Exercice 1 :: D'après le texte sur Fukushima, combien de réacteurs nucléaires la France compte-t-elle ?

[2011] Accident de Fukushima : Je suis en colère

Texte écrit en réaction à la catastrophe de Fukushima le 11 mars 2011.

Je suis en colère parce que l’accident de Tchernobyl n’a pas servi de leçon. Et que l’on continue à entendre et lire les mêmes mensonges sur le nucléaire dans les médias.

Je suis en colère quand j’entends à la radio, un haut responsable du nucléaire français nous dire qu’on ne peut remettre en cause le nucléaire : « personne n’a envie de revenir à la bougie ». Que je sache, dans les pays européens qui n’ont pas de centrales nucléaires (Autriche, Danemark, Grèce, Irlande, Islande, Italie, Luxembourg, Norvège, Portugal…), y-en-t-il où l’on s’éclaire à la bougie ? Il n’y a que 441 réacteurs nucléaires dans le monde (dont 58 en France, 55 au Japon)… dans seulement 31 pays, tous les autres pays s’en passent.

Je suis en colère quand en 1979, après l’accident nucléaire de Three-Mile Island, on nous a dit que c’était parce que les Américains étaient moins forts que nous ; quand en 1986, après l’accident de Tchernobyl, on nous a dit que les Russes étaient moins forts que nous… et que je lis aujourd’hui que les Japonais sont moins forts que nous… De qui se moque-t-on ?

Je suis en colère quand on me dit que l’on peut continuer à exploiter encore des vieux réacteurs comme Fessenheim en Alsace (qui a trente ans) parce que « plus il est vieux, mieux on connait un réacteur ». Ce n’est pas parce que vous connaissez bien les défauts de votre vieille voiture qu’elle tombe moins souvent en panne et moins gravement. (Le réacteur Fukushima-Daiichi 1, qui vient d’exploser avait 40 ans et a été autorisé à continuer de fonctionner pour dix ans en février 2011 !).

Je suis en colère quand on nous dit que l’on ne peut se passer du nucléaire en France, parce que cette énergie fournit près de 80 % de notre électricité. C’est oublier que l’électricité n’est pas la principale source d’énergie (c’est le pétrole) et que le nucléaire ne représente que 17 % de notre énergie. Si l’on voulait s’arrêter, on pourrait s’appuyer sur une solidarité au niveau de l’Europe : là, le nucléaire ne représente que 35 % de l’électricité et seulement 9 % de l’énergie ! Il suffirait donc d’économiser 9 % pour s’en passer !

Données à utiliser ::

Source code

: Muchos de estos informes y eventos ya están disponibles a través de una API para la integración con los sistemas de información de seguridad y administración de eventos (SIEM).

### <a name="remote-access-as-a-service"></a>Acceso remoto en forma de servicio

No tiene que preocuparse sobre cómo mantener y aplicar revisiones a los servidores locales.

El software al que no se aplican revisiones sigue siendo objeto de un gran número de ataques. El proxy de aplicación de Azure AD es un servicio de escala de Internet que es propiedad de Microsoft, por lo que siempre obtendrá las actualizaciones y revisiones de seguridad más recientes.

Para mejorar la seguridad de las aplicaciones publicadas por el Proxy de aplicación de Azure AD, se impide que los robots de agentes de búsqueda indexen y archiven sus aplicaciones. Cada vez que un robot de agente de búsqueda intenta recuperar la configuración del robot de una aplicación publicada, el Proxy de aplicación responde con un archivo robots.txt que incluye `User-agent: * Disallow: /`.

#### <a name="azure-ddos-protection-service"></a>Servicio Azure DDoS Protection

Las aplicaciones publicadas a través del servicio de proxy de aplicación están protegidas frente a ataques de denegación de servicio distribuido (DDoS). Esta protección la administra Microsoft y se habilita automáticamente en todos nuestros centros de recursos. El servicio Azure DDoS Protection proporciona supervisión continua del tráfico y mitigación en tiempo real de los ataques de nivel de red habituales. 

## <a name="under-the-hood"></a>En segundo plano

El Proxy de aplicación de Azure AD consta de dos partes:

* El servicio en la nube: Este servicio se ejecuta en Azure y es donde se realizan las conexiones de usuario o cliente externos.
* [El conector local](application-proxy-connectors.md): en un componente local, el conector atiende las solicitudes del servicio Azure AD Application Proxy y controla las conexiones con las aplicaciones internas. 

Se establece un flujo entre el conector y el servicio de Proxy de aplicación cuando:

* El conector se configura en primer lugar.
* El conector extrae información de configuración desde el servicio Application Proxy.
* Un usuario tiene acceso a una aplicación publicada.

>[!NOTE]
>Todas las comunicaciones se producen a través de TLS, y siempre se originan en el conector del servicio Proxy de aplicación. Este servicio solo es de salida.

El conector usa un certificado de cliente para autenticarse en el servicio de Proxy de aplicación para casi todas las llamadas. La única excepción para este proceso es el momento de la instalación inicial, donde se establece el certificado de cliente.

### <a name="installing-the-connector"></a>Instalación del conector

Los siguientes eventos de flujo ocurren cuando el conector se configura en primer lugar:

Exercice 2 :: Recopiez fidèlement les données en commençant par la ligne qui contient « El conector usa » et en allant jusqu'à la fin des données, ces deux limites comprises.

Corrigé 1 :: La France compte 58 réacteurs nucléaires.

Corrigé 2 ::
El conector usa un certificado de cliente para autenticarse en el servicio de Proxy de aplicación para casi todas las llamadas. La única excepción para este proceso es el momento de la instalación inicial, donde se establece el certificado de cliente.

### <a name="installing-the-connector"></a>Instalación del conector

Los siguientes eventos de flujo ocurren cuando el conector se configura en primer lugar:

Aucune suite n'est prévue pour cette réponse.